● Task to complete
What you return must be an exact copy of the lines in the listing below between the line holding "LUGAR DE REALIZACIÓN" and the line holding "presentación de investigación cualitativa", inclusive, and nothing more.

"""

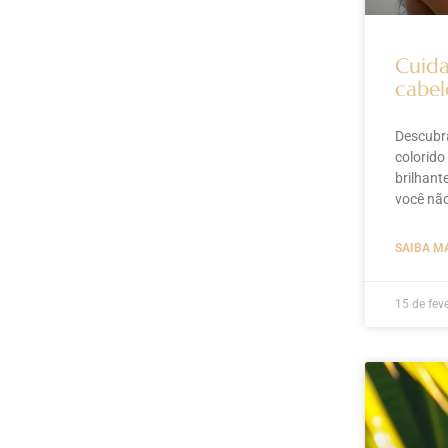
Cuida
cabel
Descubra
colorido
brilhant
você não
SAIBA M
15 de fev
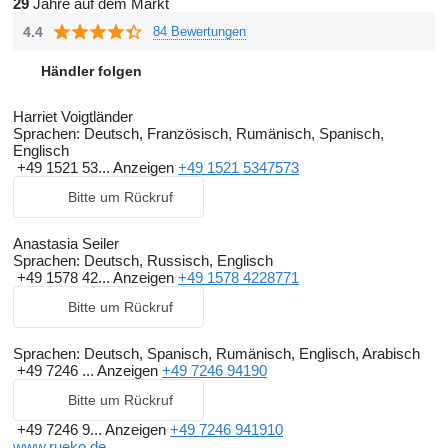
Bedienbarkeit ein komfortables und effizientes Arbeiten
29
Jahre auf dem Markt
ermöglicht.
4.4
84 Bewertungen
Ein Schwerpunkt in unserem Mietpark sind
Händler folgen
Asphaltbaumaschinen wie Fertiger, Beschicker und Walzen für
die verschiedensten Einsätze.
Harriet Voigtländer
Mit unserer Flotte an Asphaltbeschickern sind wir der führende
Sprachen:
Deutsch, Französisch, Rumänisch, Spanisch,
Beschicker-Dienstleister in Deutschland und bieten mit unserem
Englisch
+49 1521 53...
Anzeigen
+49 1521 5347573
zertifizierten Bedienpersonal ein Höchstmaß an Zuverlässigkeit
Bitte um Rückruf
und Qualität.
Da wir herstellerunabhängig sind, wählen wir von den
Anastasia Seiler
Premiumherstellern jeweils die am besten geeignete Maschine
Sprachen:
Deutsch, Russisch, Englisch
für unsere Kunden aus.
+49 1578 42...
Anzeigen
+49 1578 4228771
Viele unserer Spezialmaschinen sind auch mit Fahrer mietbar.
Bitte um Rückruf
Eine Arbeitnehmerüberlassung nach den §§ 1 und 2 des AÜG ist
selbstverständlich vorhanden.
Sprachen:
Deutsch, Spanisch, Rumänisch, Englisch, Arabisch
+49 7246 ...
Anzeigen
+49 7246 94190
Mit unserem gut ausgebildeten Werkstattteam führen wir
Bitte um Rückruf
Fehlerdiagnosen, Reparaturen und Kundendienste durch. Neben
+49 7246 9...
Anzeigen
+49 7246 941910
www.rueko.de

"""
"""

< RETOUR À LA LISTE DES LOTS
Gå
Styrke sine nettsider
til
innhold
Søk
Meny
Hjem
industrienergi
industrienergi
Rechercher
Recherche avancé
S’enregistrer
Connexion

"""
"""

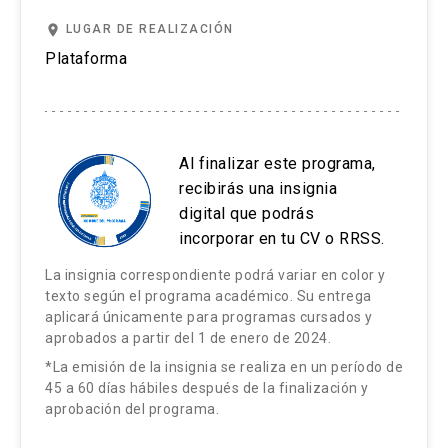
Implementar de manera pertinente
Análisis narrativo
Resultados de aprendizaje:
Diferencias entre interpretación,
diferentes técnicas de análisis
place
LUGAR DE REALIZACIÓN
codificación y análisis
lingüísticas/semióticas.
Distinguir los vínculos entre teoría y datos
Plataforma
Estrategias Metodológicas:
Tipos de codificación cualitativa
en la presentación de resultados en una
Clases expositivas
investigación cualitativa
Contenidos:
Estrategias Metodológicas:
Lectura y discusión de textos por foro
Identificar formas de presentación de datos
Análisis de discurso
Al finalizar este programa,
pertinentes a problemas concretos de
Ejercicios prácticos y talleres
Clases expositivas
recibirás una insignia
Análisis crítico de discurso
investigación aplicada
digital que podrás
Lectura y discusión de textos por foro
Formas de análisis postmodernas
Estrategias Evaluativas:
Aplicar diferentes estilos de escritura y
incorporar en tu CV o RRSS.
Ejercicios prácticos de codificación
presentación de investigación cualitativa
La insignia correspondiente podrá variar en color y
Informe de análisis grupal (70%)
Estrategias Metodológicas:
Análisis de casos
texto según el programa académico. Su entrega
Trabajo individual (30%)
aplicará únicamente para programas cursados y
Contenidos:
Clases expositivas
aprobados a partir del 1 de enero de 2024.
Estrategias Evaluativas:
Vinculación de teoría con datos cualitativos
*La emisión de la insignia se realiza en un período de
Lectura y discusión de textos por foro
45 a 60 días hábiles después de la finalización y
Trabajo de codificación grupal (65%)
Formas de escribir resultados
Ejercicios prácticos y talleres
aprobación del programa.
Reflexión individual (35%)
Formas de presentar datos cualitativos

"""

● Output of the task
LUGAR DE REALIZACIÓN
codificación y análisis
lingüísticas/semióticas.
Distinguir los vínculos entre teoría y datos
Plataforma
Estrategias Metodológicas:
Tipos de codificación cualitativa
en la presentación de resultados en una
Clases expositivas
investigación cualitativa
Contenidos:
Estrategias Metodológicas:
Lectura y discusión de textos por foro
Identificar formas de presentación de datos
Análisis de discurso
Al finalizar este programa,
pertinentes a problemas concretos de
Ejercicios prácticos y talleres
Clases expositivas
recibirás una insignia
Análisis crítico de discurso
investigación aplicada
digital que podrás
Lectura y discusión de textos por foro
Formas de análisis postmodernas
Estrategias Evaluativas:
Aplicar diferentes estilos de escritura y
incorporar en tu CV o RRSS.
Ejercicios prácticos de codificación
presentación de investigación cualitativa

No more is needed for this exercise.